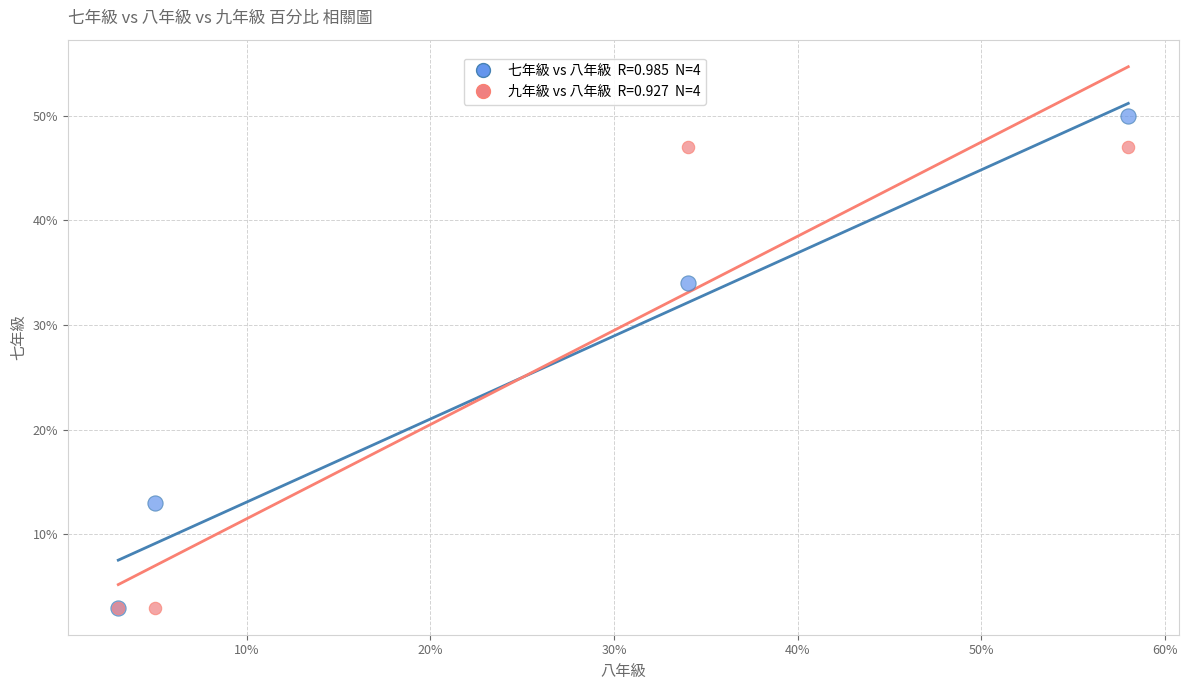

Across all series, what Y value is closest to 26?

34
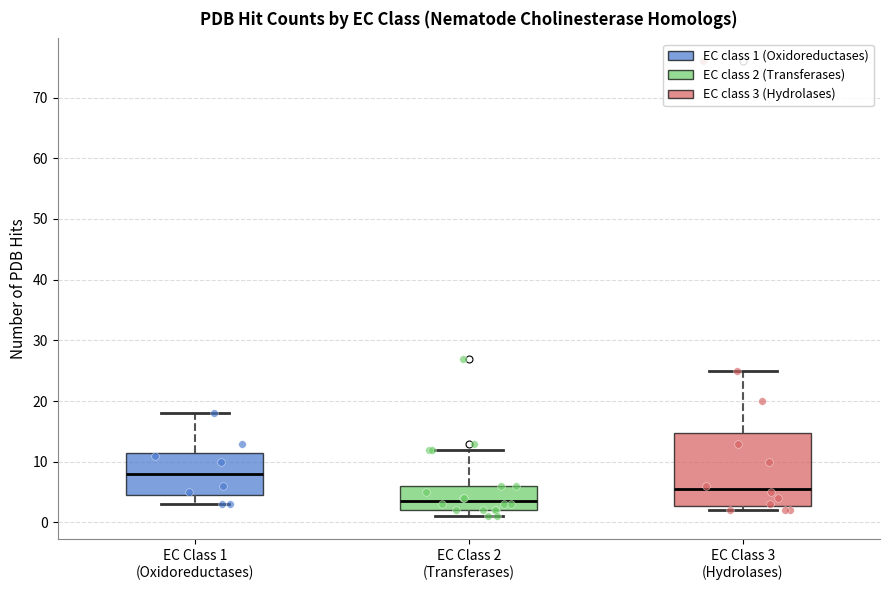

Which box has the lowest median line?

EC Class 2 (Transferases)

◇ ◇ ◇ ◇

Aim of the task: Please revise all of the material above, swapping "closest" for "nearest" and changing nothing else. Leave out the pictures.

Exercise solution:
Across all series, what Y value is nearest to 26?

34

Which box has the lowest median line?

EC Class 2 (Transferases)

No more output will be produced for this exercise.